What Raising the Retirement Age Could Mean for Kiwis
A move to 68 wouldn’t just affect when people access superannuation. It would also impact workforce participation, employer obligations, and the design of health and social services. For example, manual workers and those with health issues could be disproportionately disadvantaged by a later retirement age. To address this, some have proposed a tiered or flexible system based on occupation or income.
Additionally, phased implementation is being discussed. A policy that increases the age gradually – say by six months every two years – could reach 68 by the late 2030s without abrupt disruption. This approach is seen as a more politically palatable alternative to a sudden jump.
Alternative Solutions to an Age Hike
Not everyone agrees that lifting the age is the only option. Alternatives include:
- Increasing superannuation contributions
- Means-testing superannuation eligibility
- Encouraging private retirement savings through tax incentives
- Linking payments to need or longevity risk
These measures, though less visible than changing the age, could reduce long-term costs while maintaining fairness. Some commentators argue that a mix of reforms would be more equitable and sustainable.
Conclusion: A Decision Deferred, But Not Avoided
While no official decision has been made, Treasury’s 2025 report has clearly reignited debate. With a growing senior population and fiscal pressure mounting, change seems inevitable — whether that takes the form of a higher retirement age, alternative funding strategies, or a combination of both. What remains to be seen is whether political leaders will act now or continue to delay a conversation that grows more urgent each year.
FAQ
What is the current retirement age in New Zealand?

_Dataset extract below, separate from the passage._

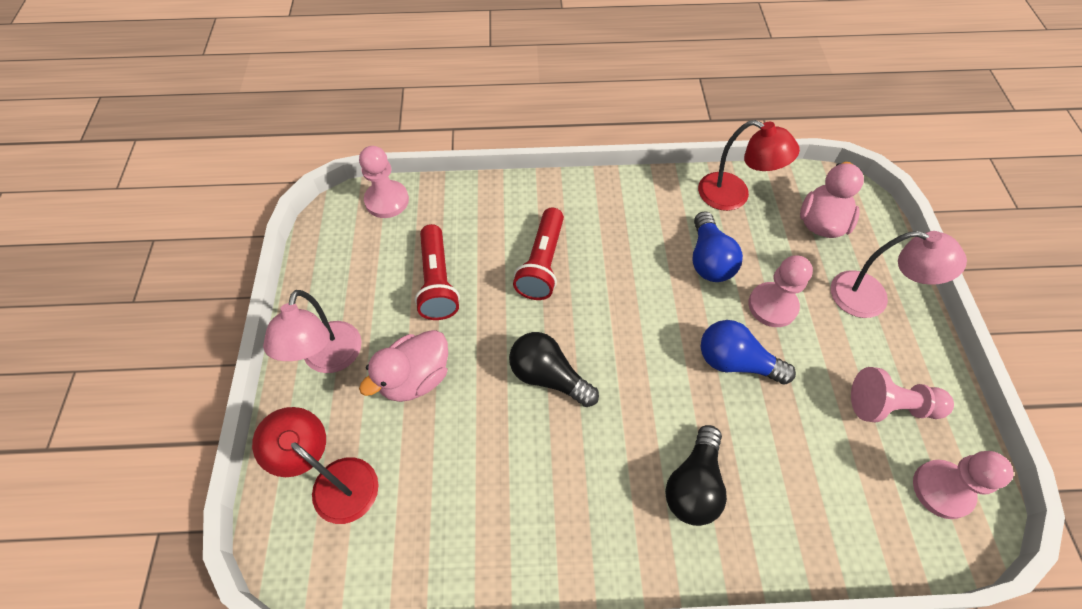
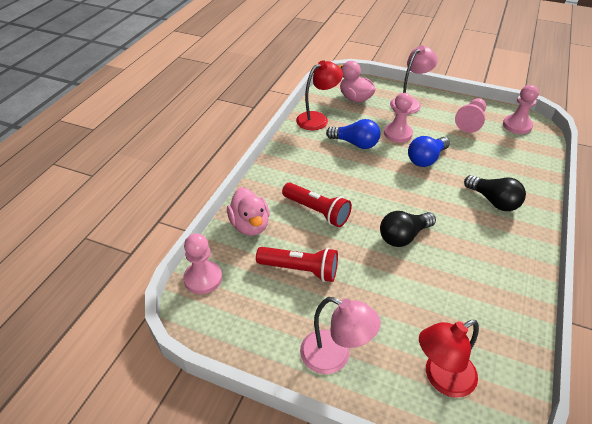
camera: 65 degrees left, 15 degrees down
(415, 378) = (375, 306): pink duck -> pink duck (250, 225)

The official age to access NZ Superannuation is 65.
Has the government announced a plan to raise the retirement age?
As of May 2025, the government has not made any formal plans to raise the age from 65.
Why is there pressure to raise the retirement age?
Due to increased life expectancy, an ageing population, and rising fiscal costs associated with superannuation.
What countries have already raised the retirement age?
Australia has lifted its retirement age to 67. Many OECD countries have implemented similar increases.
Are there alternatives to raising the retirement age?
Yes. Options include means-testing, adjusting contribution rates, and incentivizing private savings.